Historical records suggest three versions on how Capas got its name. The first version, as told, was originated from capas-capas, the “edible flower” similar to that of the caturay or the melaguas that abundantly grew along the Cutcut river banks. The second version, accordingly, was adapted from a “cotton tree” called capas, in Aeta dialect. The third version suggested that it was derived from the first three letters of the surnames of the town’s early settlers, namely: Capitulo, Capitly, Capiendo, Capuno, Caponga, Capingian, Caparas, Capera, Capunpue, Capit, Capil, Capunfuerza, Capunpun, Caputol, Capul and Capan. Assertively, they were called “caps” or “capas” in the local language.

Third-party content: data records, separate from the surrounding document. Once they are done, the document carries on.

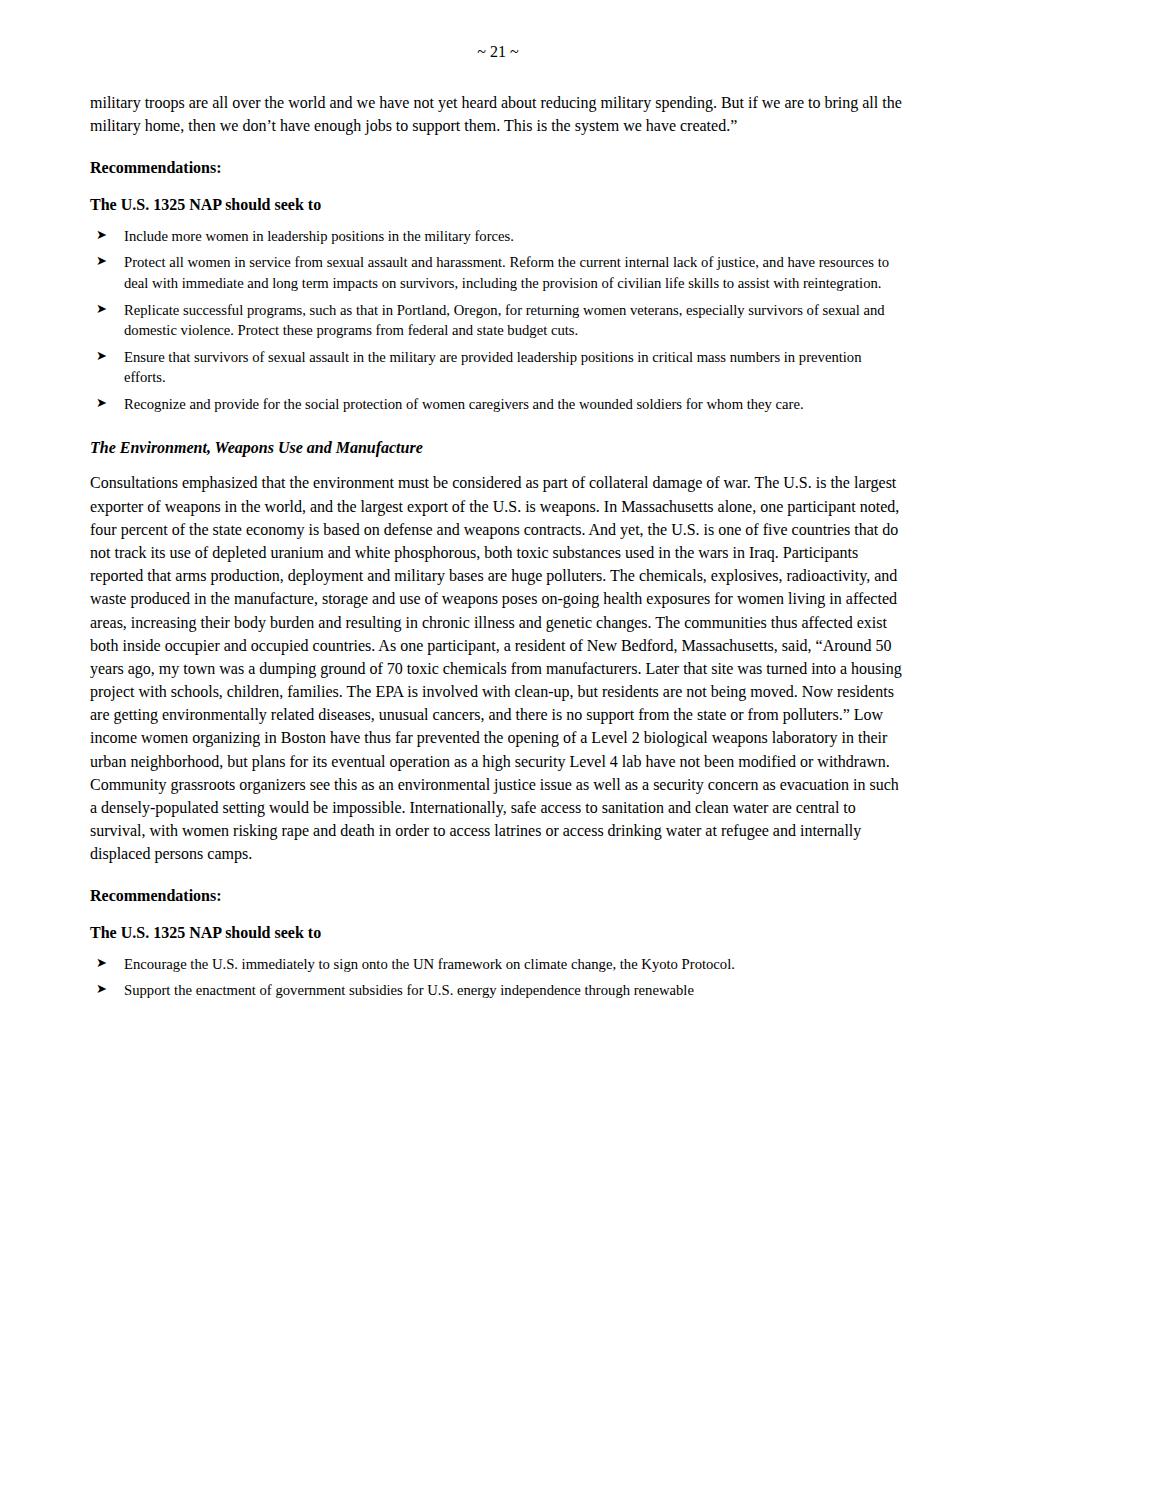~ 21 ~
military troops are all over the world and we have not yet heard about reducing military spending. But if we are to bring all the military home, then we don’t have enough jobs to support them. This is the system we have created.”
Recommendations:
The U.S. 1325 NAP should seek to
Include more women in leadership positions in the military forces.
Protect all women in service from sexual assault and harassment. Reform the current internal lack of justice, and have resources to deal with immediate and long term impacts on survivors, including the provision of civilian life skills to assist with reintegration.
Replicate successful programs, such as that in Portland, Oregon, for returning women veterans, especially survivors of sexual and domestic violence. Protect these programs from federal and state budget cuts.
Ensure that survivors of sexual assault in the military are provided leadership positions in critical mass numbers in prevention efforts.
Recognize and provide for the social protection of women caregivers and the wounded soldiers for whom they care.
The Environment, Weapons Use and Manufacture
Consultations emphasized that the environment must be considered as part of collateral damage of war. The U.S. is the largest exporter of weapons in the world, and the largest export of the U.S. is weapons. In Massachusetts alone, one participant noted, four percent of the state economy is based on defense and weapons contracts. And yet, the U.S. is one of five countries that do not track its use of depleted uranium and white phosphorous, both toxic substances used in the wars in Iraq. Participants reported that arms production, deployment and military bases are huge polluters. The chemicals, explosives, radioactivity, and waste produced in the manufacture, storage and use of weapons poses on-going health exposures for women living in affected areas, increasing their body burden and resulting in chronic illness and genetic changes. The communities thus affected exist both inside occupier and occupied countries. As one participant, a resident of New Bedford, Massachusetts, said, “Around 50 years ago, my town was a dumping ground of 70 toxic chemicals from manufacturers. Later that site was turned into a housing project with schools, children, families. The EPA is involved with clean-up, but residents are not being moved. Now residents are getting environmentally related diseases, unusual cancers, and there is no support from the state or from polluters.” Low income women organizing in Boston have thus far prevented the opening of a Level 2 biological weapons laboratory in their urban neighborhood, but plans for its eventual operation as a high security Level 4 lab have not been modified or withdrawn. Community grassroots organizers see this as an environmental justice issue as well as a security concern as evacuation in such a densely-populated setting would be impossible. Internationally, safe access to sanitation and clean water are central to survival, with women risking rape and death in order to access latrines or access drinking water at refugee and internally displaced persons camps.
Recommendations:
The U.S. 1325 NAP should seek to
Encourage the U.S. immediately to sign onto the UN framework on climate change, the Kyoto Protocol.
Support the enactment of government subsidies for U.S. energy independence through renewable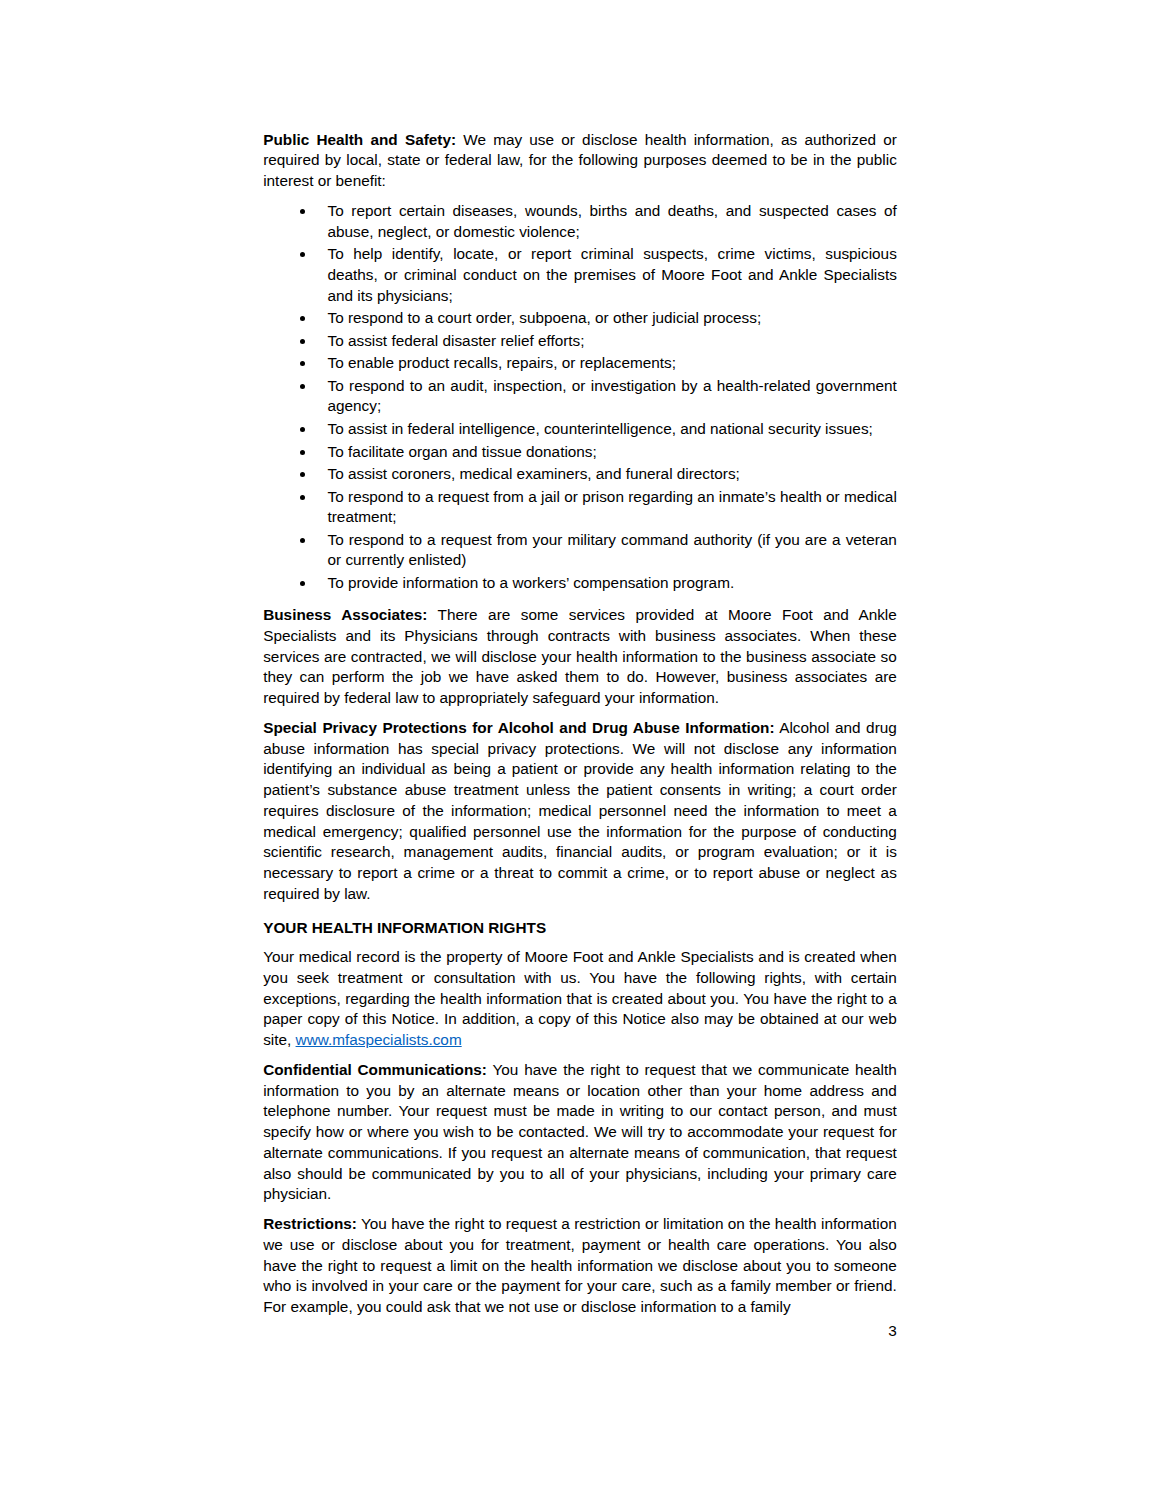Public Health and Safety: We may use or disclose health information, as authorized or required by local, state or federal law, for the following purposes deemed to be in the public interest or benefit:
To report certain diseases, wounds, births and deaths, and suspected cases of abuse, neglect, or domestic violence;
To help identify, locate, or report criminal suspects, crime victims, suspicious deaths, or criminal conduct on the premises of Moore Foot and Ankle Specialists and its physicians;
To respond to a court order, subpoena, or other judicial process;
To assist federal disaster relief efforts;
To enable product recalls, repairs, or replacements;
To respond to an audit, inspection, or investigation by a health-related government agency;
To assist in federal intelligence, counterintelligence, and national security issues;
To facilitate organ and tissue donations;
To assist coroners, medical examiners, and funeral directors;
To respond to a request from a jail or prison regarding an inmate’s health or medical treatment;
To respond to a request from your military command authority (if you are a veteran or currently enlisted)
To provide information to a workers’ compensation program.
Business Associates: There are some services provided at Moore Foot and Ankle Specialists and its Physicians through contracts with business associates. When these services are contracted, we will disclose your health information to the business associate so they can perform the job we have asked them to do. However, business associates are required by federal law to appropriately safeguard your information.
Special Privacy Protections for Alcohol and Drug Abuse Information: Alcohol and drug abuse information has special privacy protections. We will not disclose any information identifying an individual as being a patient or provide any health information relating to the patient’s substance abuse treatment unless the patient consents in writing; a court order requires disclosure of the information; medical personnel need the information to meet a medical emergency; qualified personnel use the information for the purpose of conducting scientific research, management audits, financial audits, or program evaluation; or it is necessary to report a crime or a threat to commit a crime, or to report abuse or neglect as required by law.
YOUR HEALTH INFORMATION RIGHTS
Your medical record is the property of Moore Foot and Ankle Specialists and is created when you seek treatment or consultation with us. You have the following rights, with certain exceptions, regarding the health information that is created about you. You have the right to a paper copy of this Notice. In addition, a copy of this Notice also may be obtained at our web site, www.mfaspecialists.com
Confidential Communications: You have the right to request that we communicate health information to you by an alternate means or location other than your home address and telephone number. Your request must be made in writing to our contact person, and must specify how or where you wish to be contacted. We will try to accommodate your request for alternate communications. If you request an alternate means of communication, that request also should be communicated by you to all of your physicians, including your primary care physician.
Restrictions: You have the right to request a restriction or limitation on the health information we use or disclose about you for treatment, payment or health care operations. You also have the right to request a limit on the health information we disclose about you to someone who is involved in your care or the payment for your care, such as a family member or friend. For example, you could ask that we not use or disclose information to a family
3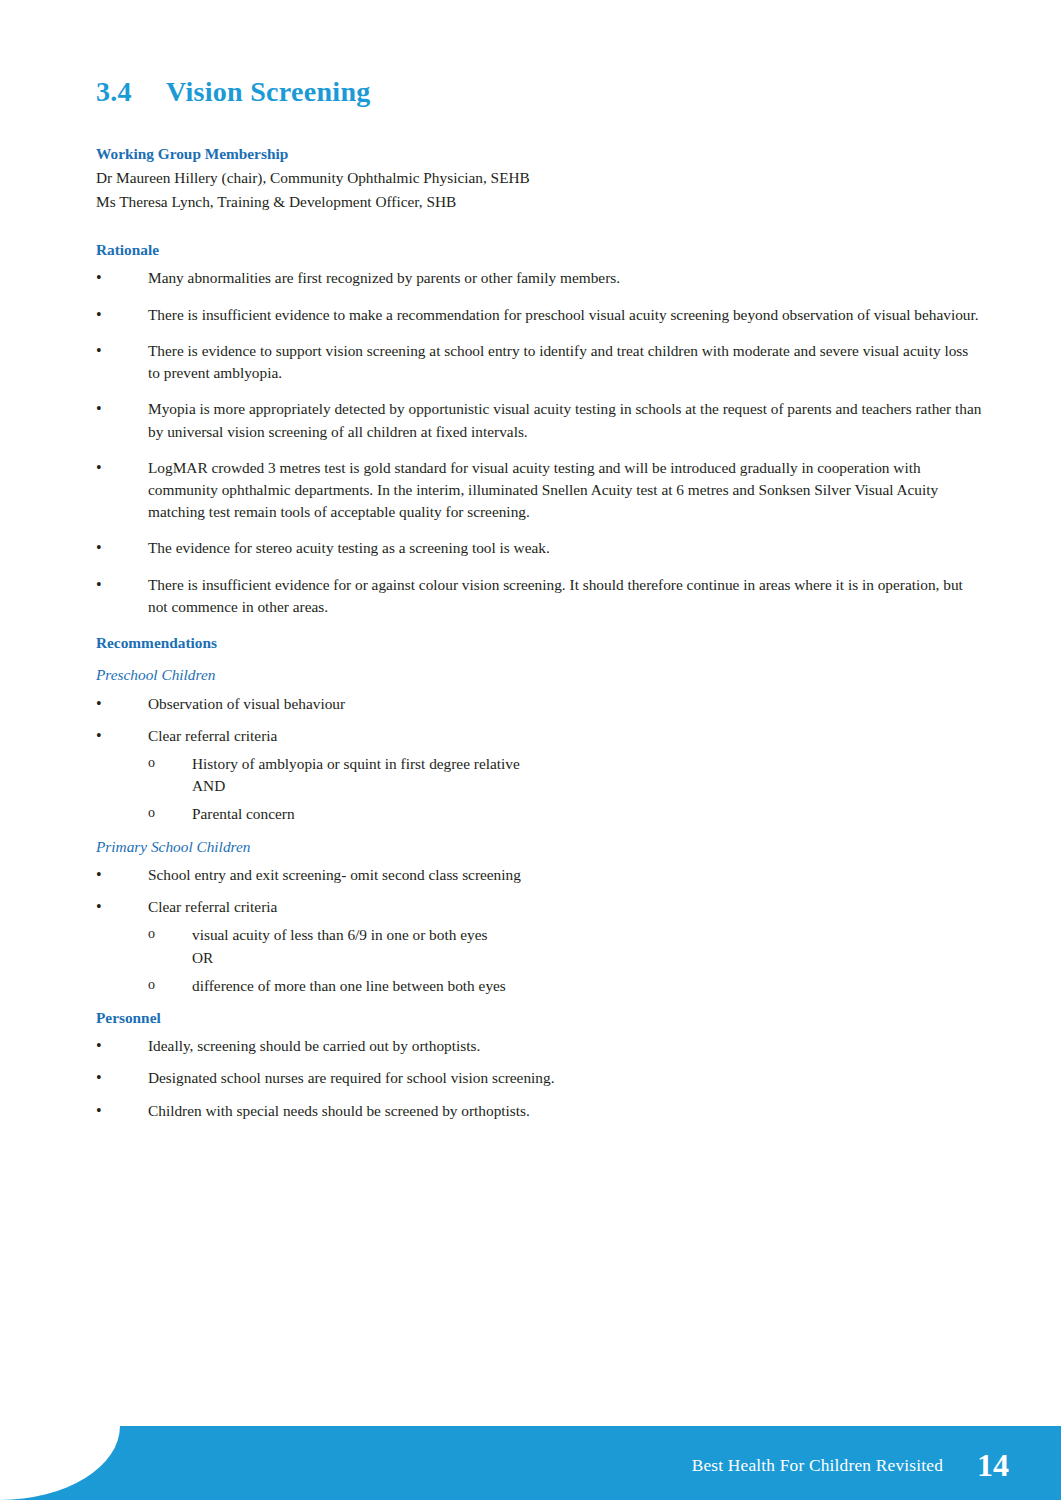3.4 Vision Screening
Working Group Membership
Dr Maureen Hillery (chair), Community Ophthalmic Physician, SEHB
Ms Theresa Lynch, Training & Development Officer, SHB
Rationale
Many abnormalities are first recognized by parents or other family members.
There is insufficient evidence to make a recommendation for preschool visual acuity screening beyond observation of visual behaviour.
There is evidence to support vision screening at school entry to identify and treat children with moderate and severe visual acuity loss to prevent amblyopia.
Myopia is more appropriately detected by opportunistic visual acuity testing in schools at the request of parents and teachers rather than by universal vision screening of all children at fixed intervals.
LogMAR crowded 3 metres test is gold standard for visual acuity testing and will be introduced gradually in cooperation with community ophthalmic departments. In the interim, illuminated Snellen Acuity test at 6 metres and Sonksen Silver Visual Acuity matching test remain tools of acceptable quality for screening.
The evidence for stereo acuity testing as a screening tool is weak.
There is insufficient evidence for or against colour vision screening. It should therefore continue in areas where it is in operation, but not commence in other areas.
Recommendations
Preschool Children
Observation of visual behaviour
Clear referral criteria
History of amblyopia or squint in first degree relative
AND
Parental concern
Primary School Children
School entry and exit screening- omit second class screening
Clear referral criteria
visual acuity of less than 6/9 in one or both eyes
OR
difference of more than one line between both eyes
Personnel
Ideally, screening should be carried out by orthoptists.
Designated school nurses are required for school vision screening.
Children with special needs should be screened by orthoptists.
Best Health For Children Revisited
14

Between 1946-1951, registered barangays of Capas were Lawy, O’Donnell, Aranguren, Sto. Domingo, Talaga, Sta. Lucia, Bueno, Sta. Juliana, Sampucao, Calingcuan, Dolores and Manga, which were the 12 barrios during Late President Elpidio Quirino issued the Executive Order No. 486 providing “for the collection and compilation of historical data regarding barrios, towns, cities and provinces.”
Today, Capas constitutes 20 barangays including all 12 except Calingcuan was changed to Estrada, Sampucao to Maruglu, Sto. Domingo was divided in two and barangays such as Sta. Rita, Sto. Rosario, Cristo Rey, Cubcub, Cutcut I & II, and Talaga were added.